:: Extracted records ::

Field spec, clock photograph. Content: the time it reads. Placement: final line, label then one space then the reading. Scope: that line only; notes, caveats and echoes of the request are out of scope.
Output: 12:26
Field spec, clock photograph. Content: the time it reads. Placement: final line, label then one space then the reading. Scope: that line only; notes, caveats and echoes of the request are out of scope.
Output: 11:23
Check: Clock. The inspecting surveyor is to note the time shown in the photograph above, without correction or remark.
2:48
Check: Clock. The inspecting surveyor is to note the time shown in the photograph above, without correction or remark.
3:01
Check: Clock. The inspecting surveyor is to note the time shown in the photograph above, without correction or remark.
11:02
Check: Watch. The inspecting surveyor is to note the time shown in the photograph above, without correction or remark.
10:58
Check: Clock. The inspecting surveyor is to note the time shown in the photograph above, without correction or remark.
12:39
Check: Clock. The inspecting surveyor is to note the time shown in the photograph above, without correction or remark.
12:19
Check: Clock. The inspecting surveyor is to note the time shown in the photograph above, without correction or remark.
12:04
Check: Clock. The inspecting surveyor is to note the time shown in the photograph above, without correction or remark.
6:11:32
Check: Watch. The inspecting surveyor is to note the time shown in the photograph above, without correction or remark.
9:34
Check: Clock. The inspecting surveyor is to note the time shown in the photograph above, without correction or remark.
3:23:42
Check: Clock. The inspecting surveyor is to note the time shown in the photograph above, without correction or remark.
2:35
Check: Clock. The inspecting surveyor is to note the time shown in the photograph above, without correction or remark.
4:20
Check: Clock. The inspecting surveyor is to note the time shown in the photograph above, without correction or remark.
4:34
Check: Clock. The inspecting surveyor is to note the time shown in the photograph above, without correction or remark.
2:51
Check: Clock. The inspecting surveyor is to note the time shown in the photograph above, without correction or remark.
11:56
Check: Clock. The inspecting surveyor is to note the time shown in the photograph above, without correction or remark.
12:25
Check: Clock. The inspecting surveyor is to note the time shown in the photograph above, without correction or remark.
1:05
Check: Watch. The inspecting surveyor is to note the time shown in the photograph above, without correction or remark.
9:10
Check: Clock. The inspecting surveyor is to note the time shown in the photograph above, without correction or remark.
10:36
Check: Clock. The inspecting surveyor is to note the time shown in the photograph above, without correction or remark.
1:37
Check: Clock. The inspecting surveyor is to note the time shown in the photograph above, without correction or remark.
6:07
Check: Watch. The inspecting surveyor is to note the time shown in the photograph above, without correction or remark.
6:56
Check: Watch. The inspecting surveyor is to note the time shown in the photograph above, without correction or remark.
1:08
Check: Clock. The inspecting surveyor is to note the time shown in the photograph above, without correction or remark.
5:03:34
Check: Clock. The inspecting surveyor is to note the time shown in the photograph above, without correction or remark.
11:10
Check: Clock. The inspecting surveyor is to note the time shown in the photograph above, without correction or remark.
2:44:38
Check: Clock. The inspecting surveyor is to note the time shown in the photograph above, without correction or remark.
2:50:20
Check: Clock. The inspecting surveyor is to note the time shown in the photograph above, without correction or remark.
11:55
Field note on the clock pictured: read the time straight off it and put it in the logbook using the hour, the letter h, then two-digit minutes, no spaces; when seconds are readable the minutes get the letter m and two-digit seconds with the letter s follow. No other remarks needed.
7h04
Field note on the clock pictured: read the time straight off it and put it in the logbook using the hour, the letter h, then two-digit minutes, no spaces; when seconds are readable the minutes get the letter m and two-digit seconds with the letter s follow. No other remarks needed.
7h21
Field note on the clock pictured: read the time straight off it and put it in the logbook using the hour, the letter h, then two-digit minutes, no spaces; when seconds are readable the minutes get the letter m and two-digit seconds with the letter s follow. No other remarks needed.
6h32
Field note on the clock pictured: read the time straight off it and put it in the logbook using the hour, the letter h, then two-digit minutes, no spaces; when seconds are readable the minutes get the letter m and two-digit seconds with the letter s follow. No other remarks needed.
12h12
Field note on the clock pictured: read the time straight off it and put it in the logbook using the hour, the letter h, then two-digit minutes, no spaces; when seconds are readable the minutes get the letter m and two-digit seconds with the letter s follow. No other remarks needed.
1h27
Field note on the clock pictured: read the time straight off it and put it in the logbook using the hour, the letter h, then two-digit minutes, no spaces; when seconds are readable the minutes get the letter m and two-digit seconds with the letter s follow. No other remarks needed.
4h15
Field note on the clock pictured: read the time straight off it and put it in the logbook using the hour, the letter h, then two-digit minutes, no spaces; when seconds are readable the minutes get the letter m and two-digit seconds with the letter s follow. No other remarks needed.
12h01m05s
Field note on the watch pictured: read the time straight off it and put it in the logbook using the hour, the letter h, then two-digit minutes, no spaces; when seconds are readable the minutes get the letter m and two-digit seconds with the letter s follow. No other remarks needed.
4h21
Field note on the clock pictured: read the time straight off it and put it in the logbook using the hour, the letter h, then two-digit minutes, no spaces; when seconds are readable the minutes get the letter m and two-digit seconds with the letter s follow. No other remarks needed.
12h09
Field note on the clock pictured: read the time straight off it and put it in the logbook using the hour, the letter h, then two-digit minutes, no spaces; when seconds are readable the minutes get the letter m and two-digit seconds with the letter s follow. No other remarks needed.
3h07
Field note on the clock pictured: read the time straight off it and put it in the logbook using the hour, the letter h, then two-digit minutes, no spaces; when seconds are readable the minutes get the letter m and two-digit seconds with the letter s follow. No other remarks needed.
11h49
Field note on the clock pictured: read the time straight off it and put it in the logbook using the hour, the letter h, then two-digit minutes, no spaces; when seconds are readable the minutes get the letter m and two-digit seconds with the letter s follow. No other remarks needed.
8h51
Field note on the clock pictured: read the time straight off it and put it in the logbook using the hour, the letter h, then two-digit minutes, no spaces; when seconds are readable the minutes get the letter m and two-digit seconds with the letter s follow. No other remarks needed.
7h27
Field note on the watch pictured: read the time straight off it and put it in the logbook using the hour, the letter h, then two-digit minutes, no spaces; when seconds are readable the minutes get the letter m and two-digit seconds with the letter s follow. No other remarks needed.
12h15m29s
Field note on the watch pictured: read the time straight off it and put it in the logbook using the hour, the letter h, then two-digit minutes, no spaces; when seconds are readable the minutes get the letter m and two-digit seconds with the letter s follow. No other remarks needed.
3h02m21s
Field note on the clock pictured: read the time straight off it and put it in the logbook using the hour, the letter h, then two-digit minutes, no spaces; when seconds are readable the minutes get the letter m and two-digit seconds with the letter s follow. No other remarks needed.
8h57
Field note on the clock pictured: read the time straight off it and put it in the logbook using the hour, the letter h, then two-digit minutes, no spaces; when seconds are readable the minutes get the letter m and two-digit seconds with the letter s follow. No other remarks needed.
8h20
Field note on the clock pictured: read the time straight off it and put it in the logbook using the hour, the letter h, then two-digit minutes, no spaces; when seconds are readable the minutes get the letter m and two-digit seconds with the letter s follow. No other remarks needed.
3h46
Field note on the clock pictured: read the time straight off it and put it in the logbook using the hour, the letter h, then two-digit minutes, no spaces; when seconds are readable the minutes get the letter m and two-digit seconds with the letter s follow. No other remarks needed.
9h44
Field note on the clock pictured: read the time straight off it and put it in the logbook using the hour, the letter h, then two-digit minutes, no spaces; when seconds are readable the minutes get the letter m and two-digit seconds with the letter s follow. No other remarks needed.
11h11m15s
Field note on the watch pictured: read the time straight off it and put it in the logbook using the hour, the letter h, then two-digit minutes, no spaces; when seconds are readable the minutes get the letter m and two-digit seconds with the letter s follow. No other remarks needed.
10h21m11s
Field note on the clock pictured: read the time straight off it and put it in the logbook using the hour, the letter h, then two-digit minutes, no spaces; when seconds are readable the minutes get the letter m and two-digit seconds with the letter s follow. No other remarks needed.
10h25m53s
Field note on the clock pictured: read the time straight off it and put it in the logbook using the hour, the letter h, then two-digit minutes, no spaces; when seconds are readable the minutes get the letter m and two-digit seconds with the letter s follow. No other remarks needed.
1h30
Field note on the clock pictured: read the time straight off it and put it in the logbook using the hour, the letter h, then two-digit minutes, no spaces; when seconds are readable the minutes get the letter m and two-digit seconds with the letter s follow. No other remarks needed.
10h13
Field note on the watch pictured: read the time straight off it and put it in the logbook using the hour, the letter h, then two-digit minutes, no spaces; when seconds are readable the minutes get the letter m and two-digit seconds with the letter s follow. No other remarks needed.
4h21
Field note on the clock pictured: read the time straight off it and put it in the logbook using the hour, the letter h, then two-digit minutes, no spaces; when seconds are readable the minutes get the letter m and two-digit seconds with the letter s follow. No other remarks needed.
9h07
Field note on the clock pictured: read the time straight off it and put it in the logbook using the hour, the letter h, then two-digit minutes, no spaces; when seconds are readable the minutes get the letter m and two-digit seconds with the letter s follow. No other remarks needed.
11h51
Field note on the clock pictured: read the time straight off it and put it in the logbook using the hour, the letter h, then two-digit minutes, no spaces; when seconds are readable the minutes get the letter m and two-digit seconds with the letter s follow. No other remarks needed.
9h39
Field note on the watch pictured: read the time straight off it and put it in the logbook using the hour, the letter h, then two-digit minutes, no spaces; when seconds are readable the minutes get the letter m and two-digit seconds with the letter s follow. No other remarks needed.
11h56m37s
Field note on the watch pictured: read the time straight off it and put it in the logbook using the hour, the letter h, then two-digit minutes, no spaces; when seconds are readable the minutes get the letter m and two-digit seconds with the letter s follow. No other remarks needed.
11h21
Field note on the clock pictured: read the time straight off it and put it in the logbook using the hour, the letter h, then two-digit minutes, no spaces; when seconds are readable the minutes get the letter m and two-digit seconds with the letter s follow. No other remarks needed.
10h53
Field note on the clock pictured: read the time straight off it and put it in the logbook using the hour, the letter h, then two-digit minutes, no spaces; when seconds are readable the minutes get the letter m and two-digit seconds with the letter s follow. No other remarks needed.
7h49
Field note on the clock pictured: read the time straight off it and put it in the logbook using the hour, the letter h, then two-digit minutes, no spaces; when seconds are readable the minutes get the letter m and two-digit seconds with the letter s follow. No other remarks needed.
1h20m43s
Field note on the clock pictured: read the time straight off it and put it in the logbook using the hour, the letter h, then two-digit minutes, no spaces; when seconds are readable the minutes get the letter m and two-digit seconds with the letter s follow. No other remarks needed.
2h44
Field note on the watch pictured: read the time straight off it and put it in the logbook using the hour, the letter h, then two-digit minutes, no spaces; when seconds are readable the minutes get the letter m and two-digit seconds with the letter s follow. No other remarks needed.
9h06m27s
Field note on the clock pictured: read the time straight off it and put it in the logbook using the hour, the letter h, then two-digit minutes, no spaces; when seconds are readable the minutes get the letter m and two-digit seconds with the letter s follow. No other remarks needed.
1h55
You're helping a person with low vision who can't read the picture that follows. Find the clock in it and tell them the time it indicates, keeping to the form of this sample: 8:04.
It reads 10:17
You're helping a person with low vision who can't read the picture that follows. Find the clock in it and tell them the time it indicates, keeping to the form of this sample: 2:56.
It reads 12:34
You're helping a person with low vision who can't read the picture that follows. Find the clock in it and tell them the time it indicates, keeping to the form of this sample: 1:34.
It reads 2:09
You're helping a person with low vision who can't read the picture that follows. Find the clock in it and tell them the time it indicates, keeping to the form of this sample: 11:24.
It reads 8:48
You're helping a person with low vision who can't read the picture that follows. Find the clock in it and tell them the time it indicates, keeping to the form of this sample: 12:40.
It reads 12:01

:::

# Aim of the exercise
Output the listing from its start through the line containing "Output: 11:23", and nothing past that line, as a two-column CSV with the headers instruction and reading. Give one row per entry with its text and its answer, each in its own quoted field, and replace line breaks with spaces.

# Reply
instruction,reading
"Field spec, clock photograph. Content: the time it reads. Placement: final line, label then one space then the reading. Scope: that line only; notes, caveats and echoes of the request are out of scope. Output:","12:26"
"Field spec, clock photograph. Content: the time it reads. Placement: final line, label then one space then the reading. Scope: that line only; notes, caveats and echoes of the request are out of scope. Output:","11:23"